Credits are rewarded by construction pay-outs to wetland owners at a rate of £2,000 per credit where a house will need an amend to “average of up to credits” per building.
The campaigners claim Whitewool Farm could profit from the scheme by using the natural resources of the Meon to the tune of more than £8 million.
“The real issue, apart from a failure to explain how this scheme will work in practice, is that once it has been implemented on Whitewool Farm and the farm has received the credit payments, there will be no going back,” Mr Rogers said.
“If, as we believe, it will severely impact the wildlife and fauna along the upper reaches of the Meon along with the enjoyment of fishermen and riparian residents, there is no going back. The river flow will be compromised for some 125 years before there is any chance of a review.”
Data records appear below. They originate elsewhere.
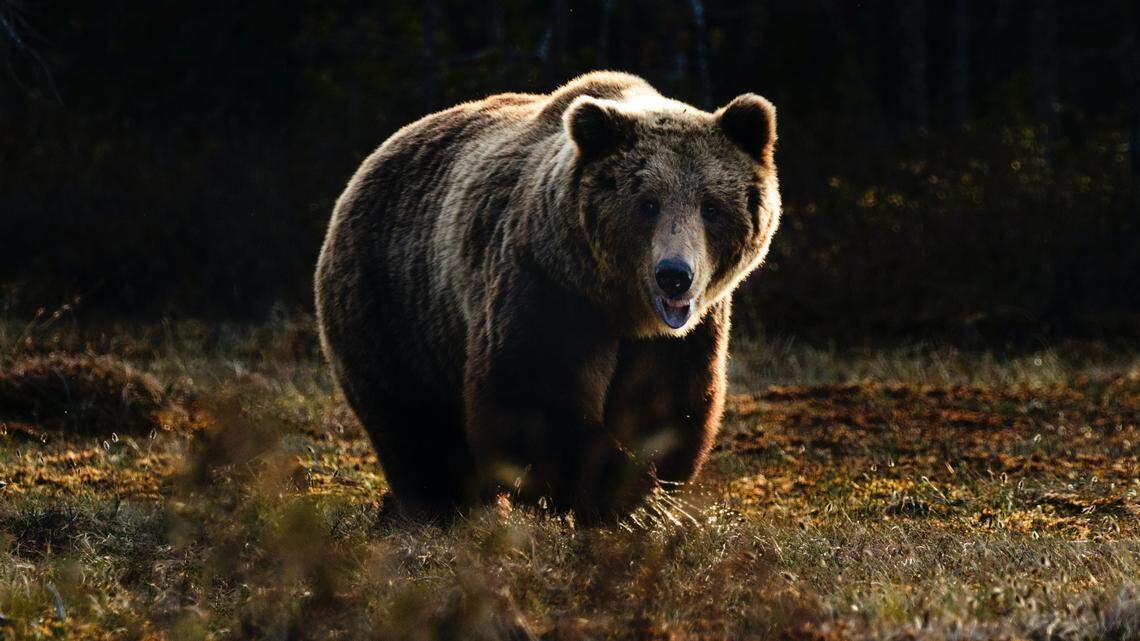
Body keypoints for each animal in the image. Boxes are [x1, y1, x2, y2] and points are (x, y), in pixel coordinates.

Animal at [315, 71, 781, 521]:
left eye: (710, 206)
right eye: (648, 203)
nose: (674, 276)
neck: (620, 304)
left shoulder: (684, 334)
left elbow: (665, 404)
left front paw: (647, 493)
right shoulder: (547, 286)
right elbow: (533, 397)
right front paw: (621, 497)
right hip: (394, 305)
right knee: (415, 423)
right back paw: (441, 506)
Ruth Childs, SDNP landscape officer, objected to the scheme on the grounds that there were serious doubts as to its viability, but her “objection”, later changed to “neutral”, were ignored with no certainty as to how the artificial “wetland” will be watered in the long, dry summer months.
A recent stormy meeting of the West Meon parish council heard villagers accuse the council of failing to publicise the planning application by Whitewool Farm when it passed the scheme without objections. The council claimed it was “too late” to respond to villagers’ concerns following growing anxiety over the feasibility of the scheme.
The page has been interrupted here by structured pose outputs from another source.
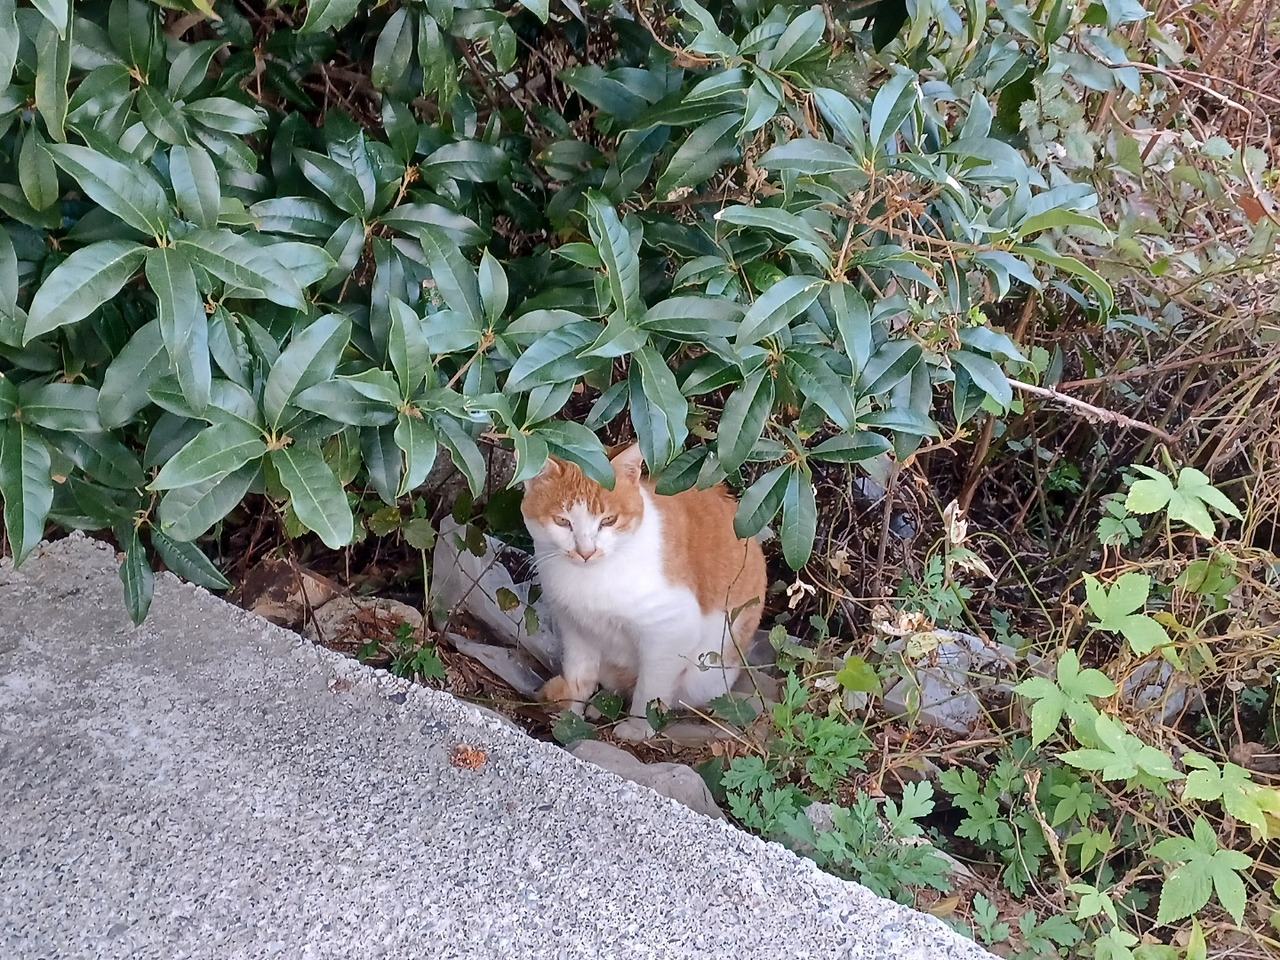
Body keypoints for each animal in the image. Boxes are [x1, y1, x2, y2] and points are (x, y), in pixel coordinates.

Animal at [521, 443, 767, 740]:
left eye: (608, 520)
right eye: (562, 521)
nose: (586, 552)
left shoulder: (670, 630)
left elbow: (651, 690)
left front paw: (638, 728)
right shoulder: (574, 628)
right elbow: (578, 677)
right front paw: (571, 717)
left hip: (704, 672)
Keith Jacobs, a West Meon resident, asked chairwoman Angie Trenchard to explain why no one in the village had even known the application was up for approval “compared with the amount of publicity habitually given to other planning proposals.”
Others at the meeting questioned why Ms Trenchard had failed to respond to requests to review the planning application. Ms Trenchard claimed that her emails had not worked and the council did not have the retrospective ability to pass on villager’s widespread concerns over the scheme.
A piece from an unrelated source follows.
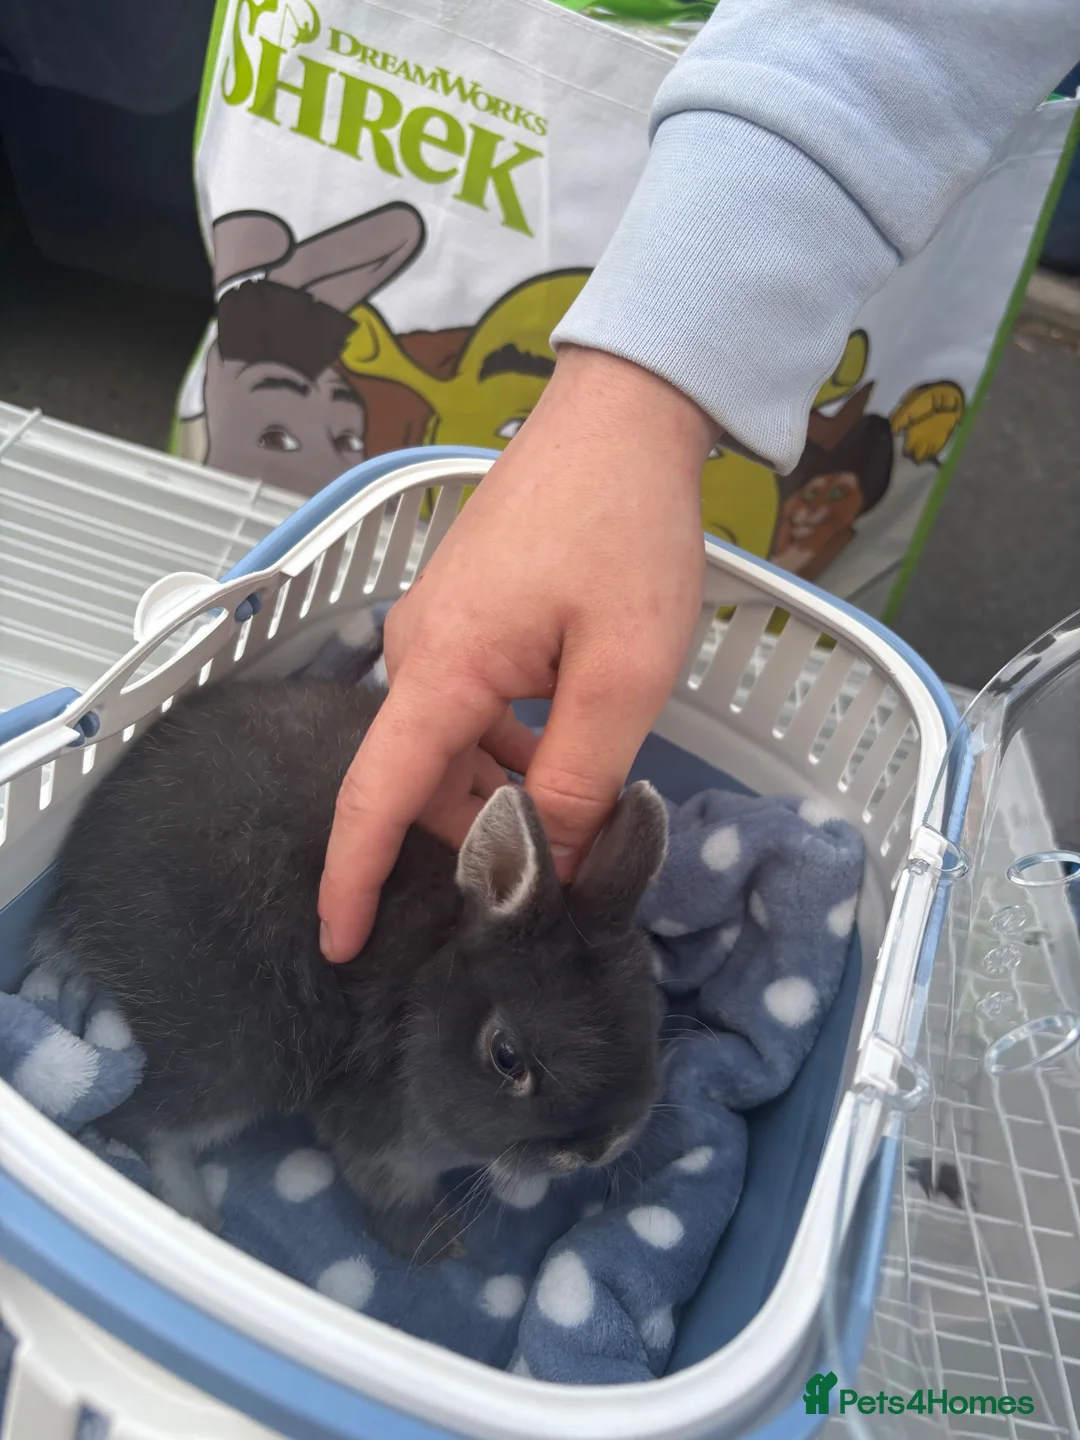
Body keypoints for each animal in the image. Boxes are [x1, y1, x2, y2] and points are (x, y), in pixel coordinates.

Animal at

In a statement the South Downs National Park Authority said: “An application for the proposed development at Whitewool Farm, East Meon, was considered at the Authority’s Planning Committee on 9 July.
“Planning permission has not yet been granted. The outcome of the Planning Committee meeting was a resolution to grant planning permission, subject to the completion of a legal agreement to secure the use of the site as a wetland for the purpose of removing nitrates from the watercourse and its long term management, and the completion of further ecological survey work.
“Subject to these being satisfactory, planning permission would be issued and include planning conditions requiring a landscape and ecological management plan for the scheme. This would aim to secure its long-term future.
“The application was publicised and consulted upon in accordance with the Authority’s procedures and national planning legislation. This consultation included the local Parish Council (West Meon), which raised no objection, as well as statutory bodies such as Natural England, the Environment Agency, and the County Council, as Lead Flood Authority – all of which were content with the proposals.
“The scheme underwent changes through the application process to address the views of consultees and SDNPA officers. This included achieving a better functioning wetland for removing nitrates and an appropriate flow of water through it to maintain it during summer months, which are typically drier and when water flows are lower.
“Subject to formal planning permission, the improved scheme will greatly enhance the biodiversity and habitats of the area and improve the water quality of the River Meon. Improving biodiversity, water quality, and conserving and enhancing eco-systems are key planning policies in the adopted South Downs Local Plan.
“We are in correspondence with a number of interested parties and are in the process of responding individually to any concerns.”